Si comprende perché Cantú credeva tanto efficace la censura: parlava sotto l'impressione della polizia austriaca, oggi direbbe altrimenti. Ma, intanto, vedete come la storia, concepita con sí grandi proporzioni, s'impicciolisce per la difesa d'idee preconcette; alle cause generali e collettive sono sostituite cause speciali e ristrette. Perché la Riforma non potè esser doma in Germania? Perché non potè vincere in Italia? Per passioni di principi e di papi, risponde il Cantú. È un ritorno alla storia come la scrivevano Machiavelli e Guicciardini; però questi, specialmente il primo, guardano la storia da un punto piú alto, cui non arriva il Cantú.
Quale fu il discorso piú notevole al Concilio tridentino? Quello del Laynez, generale dei gesuiti. Ed a che tendeva quel discorso? Ad innalzare la potenza papale sui vescovi, e conteneva in germe quel dogma che nell'ultimo concilio, dopo tre secoli, per la pertinacia dei gesuiti è stato riconosciuto e proclamato. E quel fatto fu il maggiore fra quanti ne compié il Concilio di Trento. - Come potete conciliare questo modo di trattare la storia, giustificando la onnipotenza papale ed il sillabo con le frasi pompose di libertá ecc.?

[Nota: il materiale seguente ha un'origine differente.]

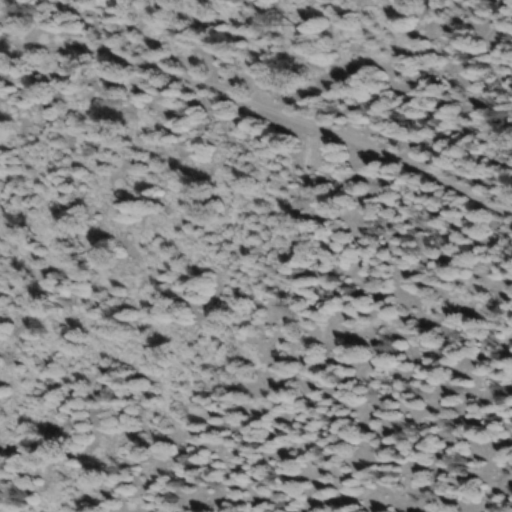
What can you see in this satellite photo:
road: (261, 106)
road: (129, 188)
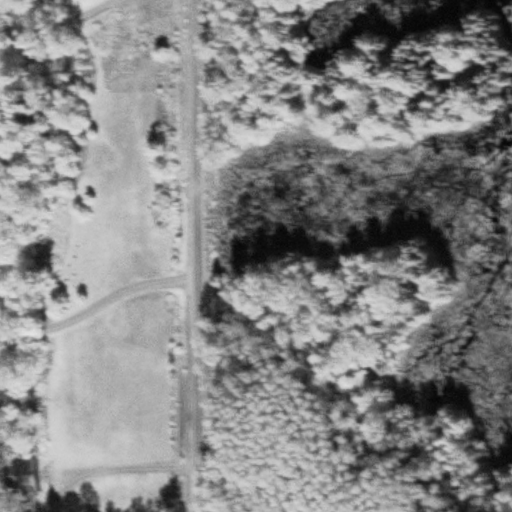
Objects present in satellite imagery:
road: (186, 256)
road: (91, 306)
building: (22, 478)
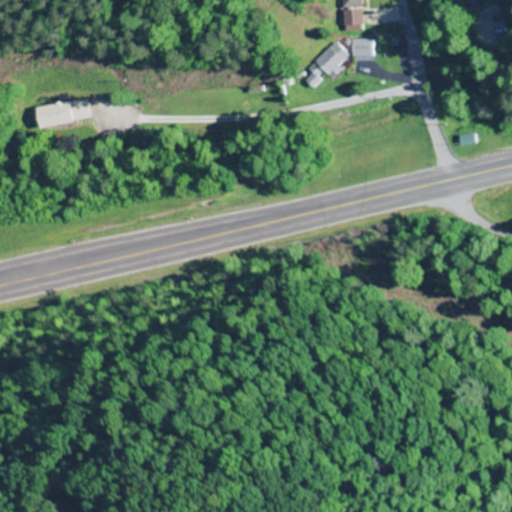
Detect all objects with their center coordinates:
building: (349, 15)
building: (359, 48)
building: (320, 67)
road: (416, 94)
road: (277, 112)
building: (62, 113)
building: (466, 140)
road: (471, 224)
road: (256, 229)
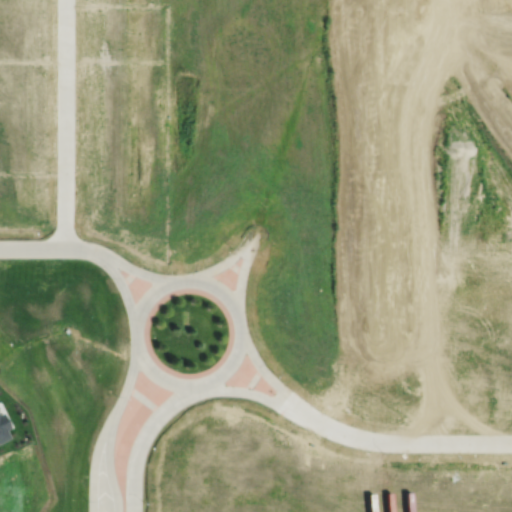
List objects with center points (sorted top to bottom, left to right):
road: (63, 124)
road: (52, 248)
road: (221, 264)
road: (137, 269)
road: (241, 273)
road: (198, 281)
road: (126, 287)
road: (261, 367)
road: (242, 390)
road: (105, 430)
road: (138, 435)
road: (390, 439)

Paolo Sarpi, prima di Manzoni, tentò lo stesso problema. Voleva ricostituire la Chiesa sulle sue basi primitive e non si fermò alla sua Storia del Concilio di Trento, scese nel campo dell'azione. Ricordate quel motto celebre: Conosco lo stile della curia di Roma. Or se c'è figura storica che al Cantú dovrebb'essere simpatica, se fosse cattolico liberale davvero, è appunto quella del Sarpi che tre secoli fa levava la stessa bandiera.